Records excerpted from a collection
────────────────

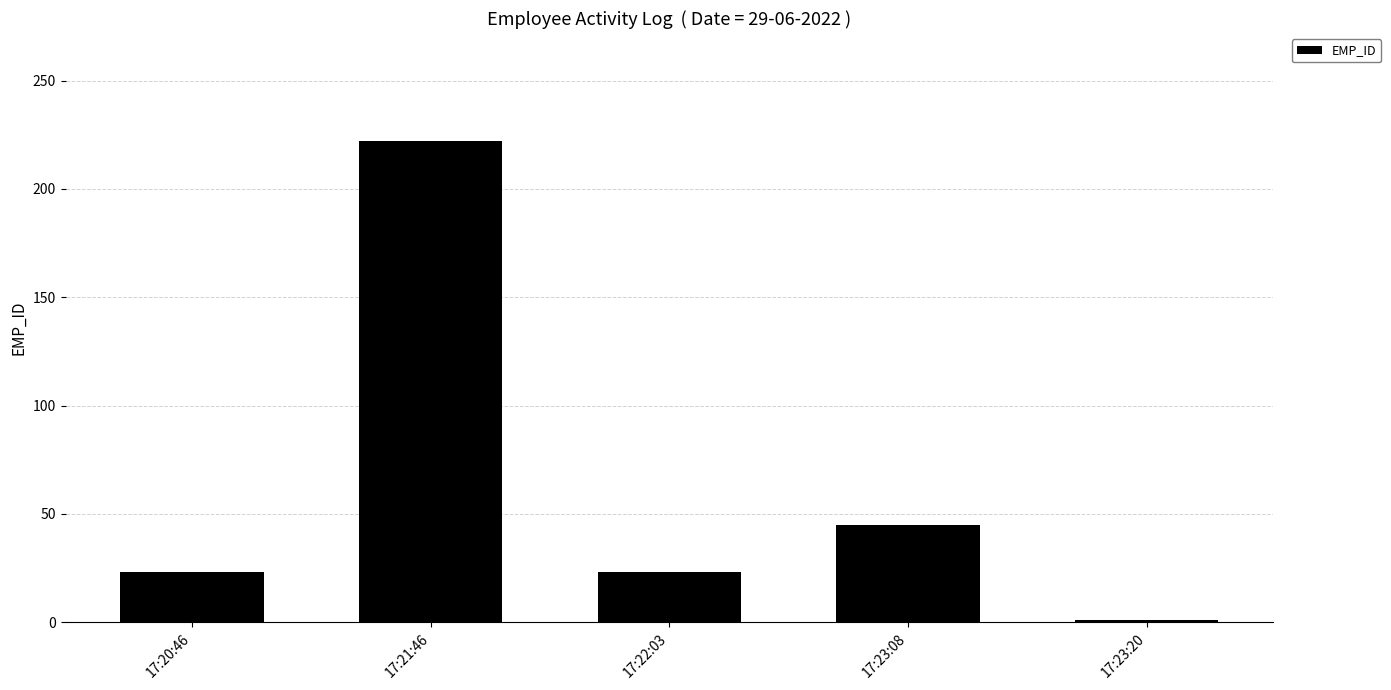

At which label is the value closest to 111?

17:23:08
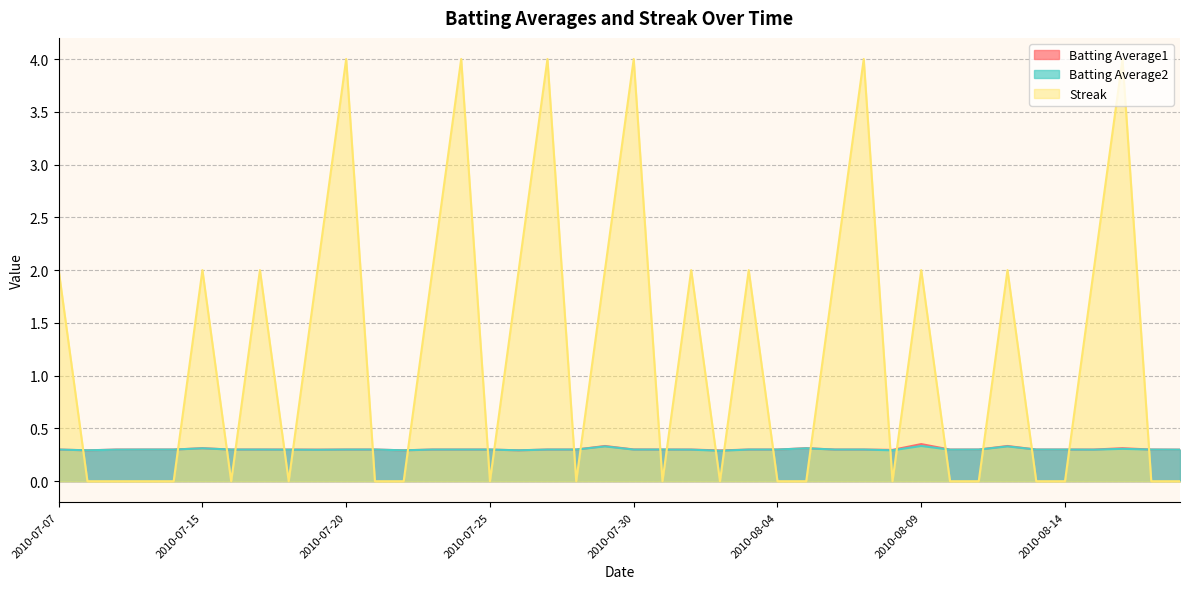

What are all the series names shown in the legend?

Batting Average1, Batting Average2, Streak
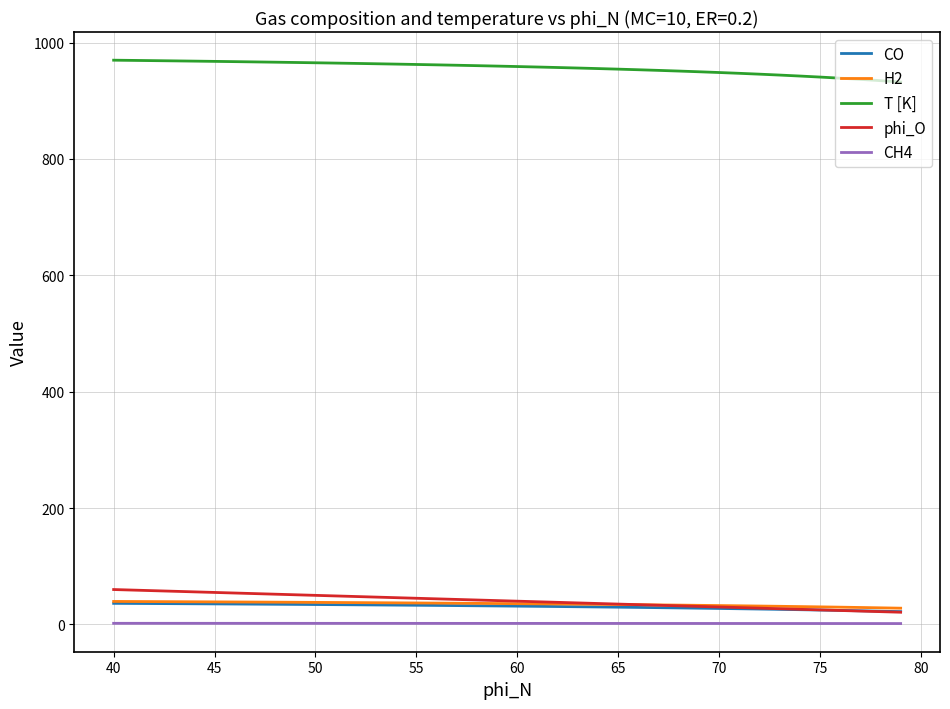

How many data points in phi_O are less than 41?

20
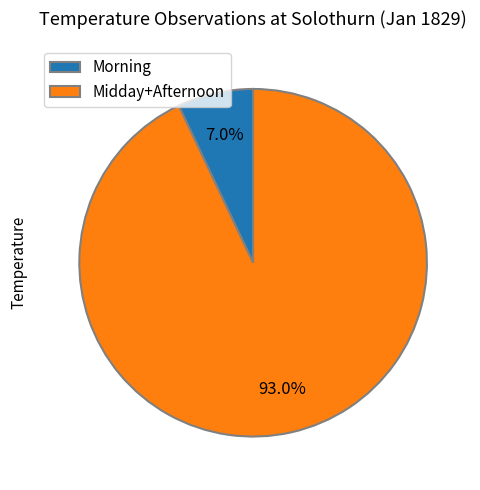

Which category has the biggest portion of the pie?

Midday+Afternoon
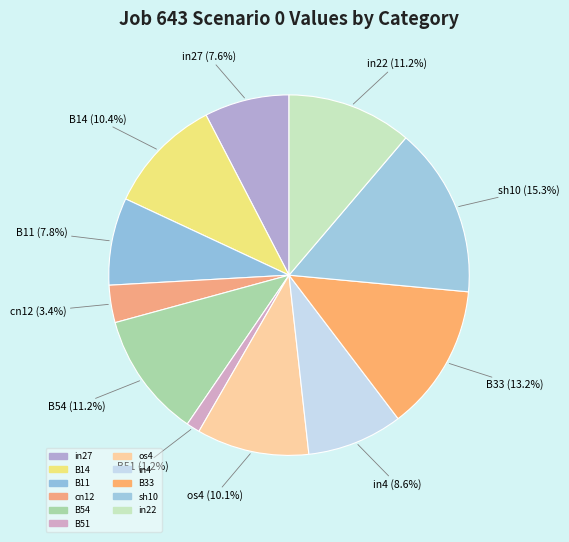

True or false: B54 accounts for 11% of the total.

True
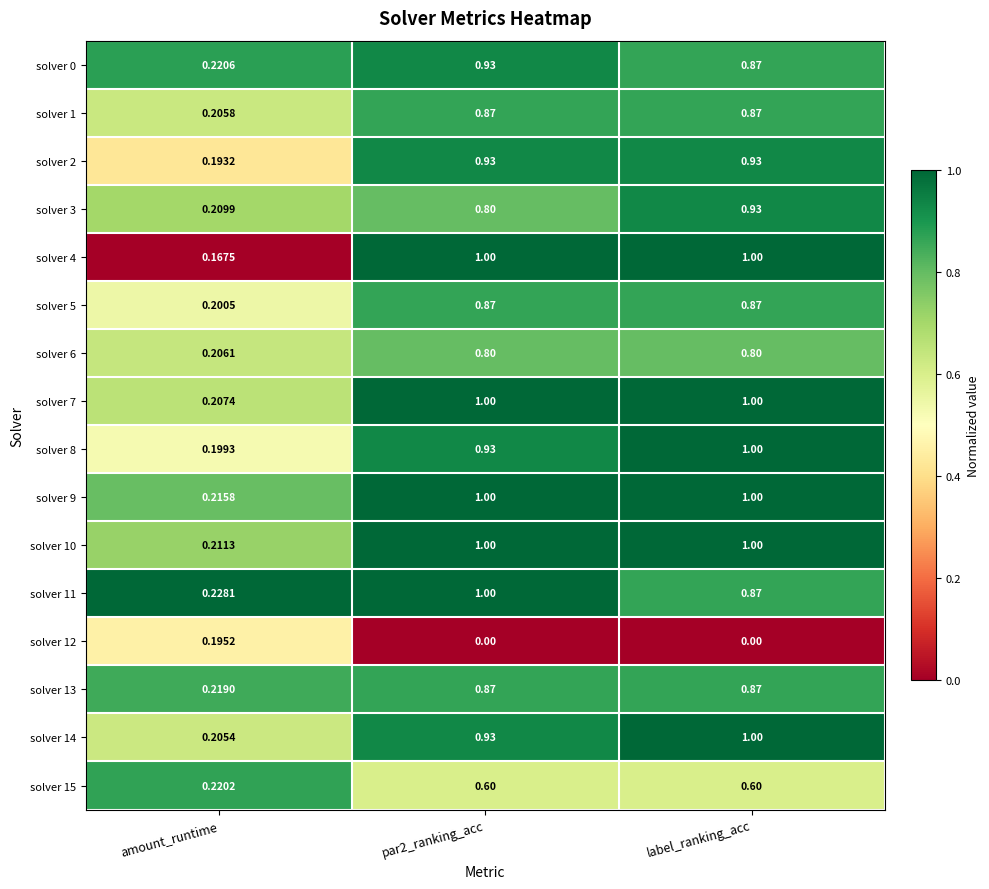

At which label does solver 14 reach its minimum?

amount_runtime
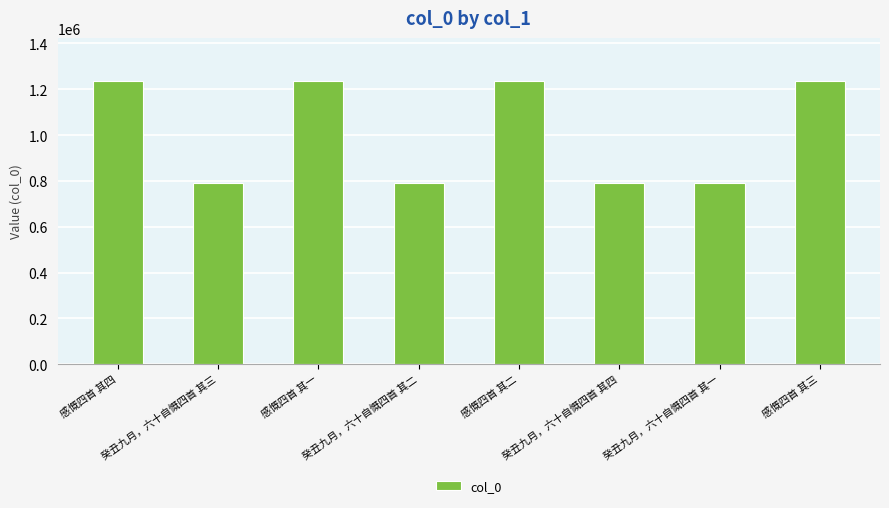

What is the value of the 1st bar from the left?

1238173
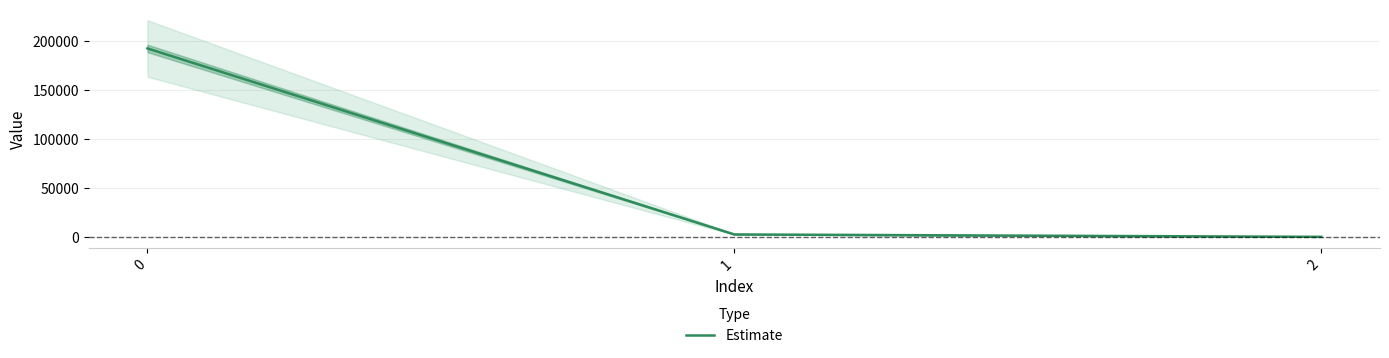

Is this an area chart (filled region under the line)?

No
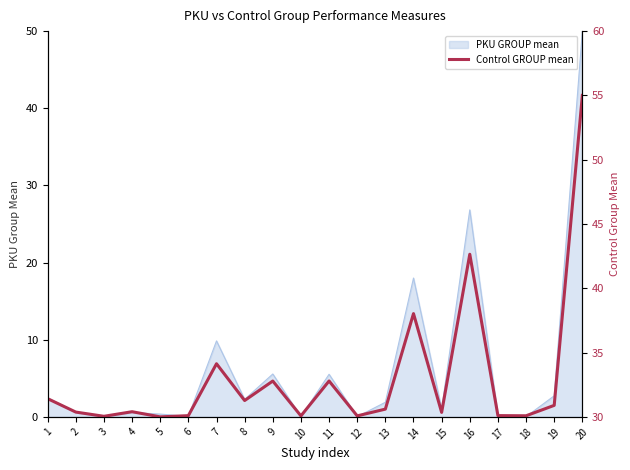

Is it true that the value at 18 is 45.5?

False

────────────────

◆ **What you have to do**
Rewrite the material as a Markdown table with the columns "Entry" and "Text", starting at the line containing "What are all" and continuing through the line containing "amount_runtime". Give each line a row of its own, numbered in order, and leave out blank lines and pictures.

◆ **Task response**
| Entry | Text |
|---|---|
| 1 | What are all the series names shown in the legend? |
| 2 | Batting Average1, Batting Average2, Streak |
| 3 | How many data points in phi_O are less than 41? |
| 4 | 20 |
| 5 | Which category has the biggest portion of the pie? |
| 6 | Midday+Afternoon |
| 7 | True or false: B54 accounts for 11% of the total. |
| 8 | True |
| 9 | At which label does solver 14 reach its minimum? |
| 10 | amount_runtime |